REQUIRED ACTIONS.
[a] Answer these questions from the note on gzip compression levels below.
(i) What gain did the writer expect from -9, based on the earlier numbers?
(ii) How long did gzip -9 take to decompress?
(iii) What size is listed for bunzip2?
[b] Write the next part of the note on gzip compression levels below, picking up after its timing table.

SELECTED EXCERPT.

> nice point showing the cost -9 for compressing. But what about *uncompressing*?
> That's what is important here!

Well, I thought -n in gzip changed nothing for decompression, just for
compression.  I would expect to gain a little in -9 just because the file
is smaller and I have less to read, but no other gain in time. Therefore,
from the numbers above, I would expect a gain of .6%. Some more tests
(presented as an array not to have tons of shell lines):

             time to         time to
           compress (%)    decompress (%)  size (%)
gzip -1      6.28s (49)     1.75s (106)     8645419 (108)
gzip (-6)   12.90s (100)    1.65s (100)     8014728 (100)
gzip -9     37.85s (293)    1.59s (96)      7959056 (99)
(bunzip2)   73.59s (570)    9.77s (592)     7281284 (91)

DATA SHOWN.
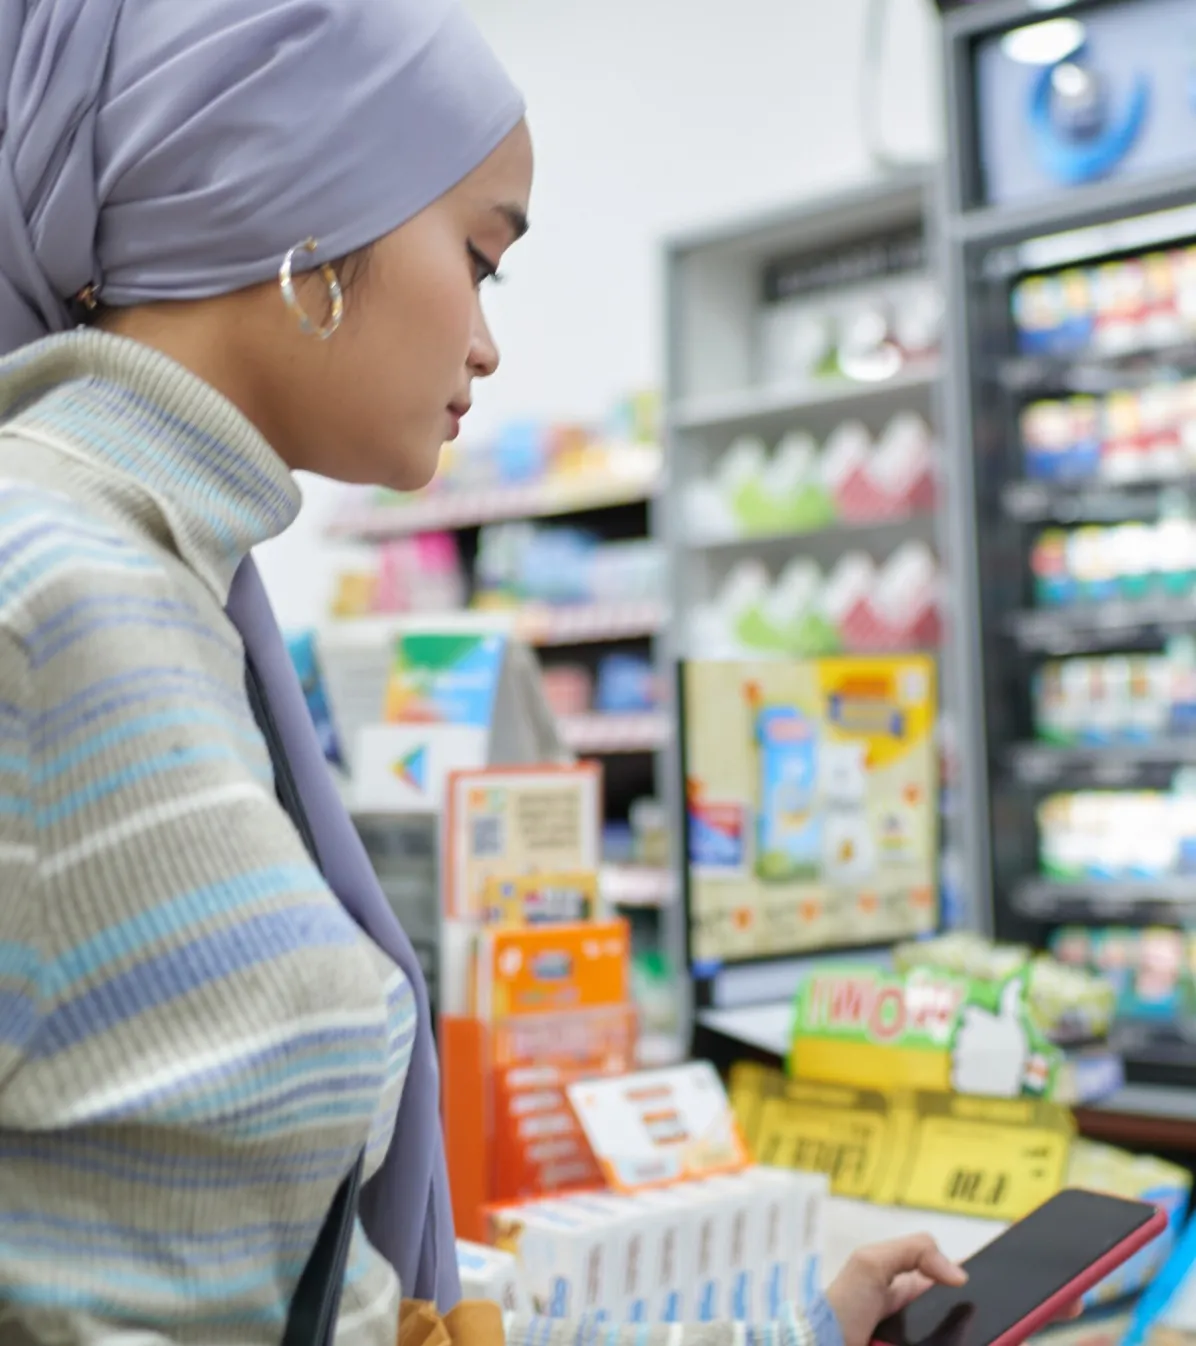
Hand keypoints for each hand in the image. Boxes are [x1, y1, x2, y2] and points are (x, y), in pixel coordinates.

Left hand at [825, 1234, 1083, 1345]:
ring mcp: (947, 1345)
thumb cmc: (837, 1313)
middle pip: (1002, 1324)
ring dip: (1034, 1333)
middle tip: (1073, 1301)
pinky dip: (1022, 1342)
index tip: (1055, 1283)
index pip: (982, 1292)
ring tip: (1075, 1322)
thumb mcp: (871, 1266)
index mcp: (925, 1302)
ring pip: (1000, 1338)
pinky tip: (1056, 1337)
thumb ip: (912, 1253)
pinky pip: (994, 1342)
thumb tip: (961, 1275)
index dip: (1018, 1288)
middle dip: (1039, 1313)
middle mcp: (941, 1335)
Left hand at [951, 978, 1027, 1097]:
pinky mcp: (960, 1077)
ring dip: (968, 1059)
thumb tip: (1016, 979)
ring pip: (958, 1055)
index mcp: (976, 1021)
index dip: (977, 1022)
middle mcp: (966, 1037)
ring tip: (986, 1065)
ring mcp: (962, 1057)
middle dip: (972, 1042)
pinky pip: (956, 1075)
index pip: (966, 1015)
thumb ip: (1008, 999)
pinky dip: (965, 1077)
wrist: (1025, 1079)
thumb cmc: (1019, 1047)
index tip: (988, 1030)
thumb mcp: (1013, 1021)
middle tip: (990, 1050)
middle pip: (961, 1036)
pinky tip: (981, 1077)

PER-TASK ANSWERS.
[a]
(i) A gain of .6%.
(ii) 1.59s (96%).
(iii) 7281284 (91%).

[b]
Using gzip -9 instead of gzip ends with a 4% gain in time, 1% in space,
and a loss of 193% in time for compression. This is a large loss for such
a tool if you use it for Cooker, as you have to rebuild the database
every day or so ;-)

BTW, if you leave the file uncompressed, it takes you a few miliseconds
to read it. It's just 2.6 times larger than gziped -9. Given the price of
hard disks today, the huge size of the Mandrake distribution, and the
fact that waiting in front of a computer is boring... Well... I would
really think about it (an option marked "save space" that uses gzip -9,
else use no compression at all). ;-)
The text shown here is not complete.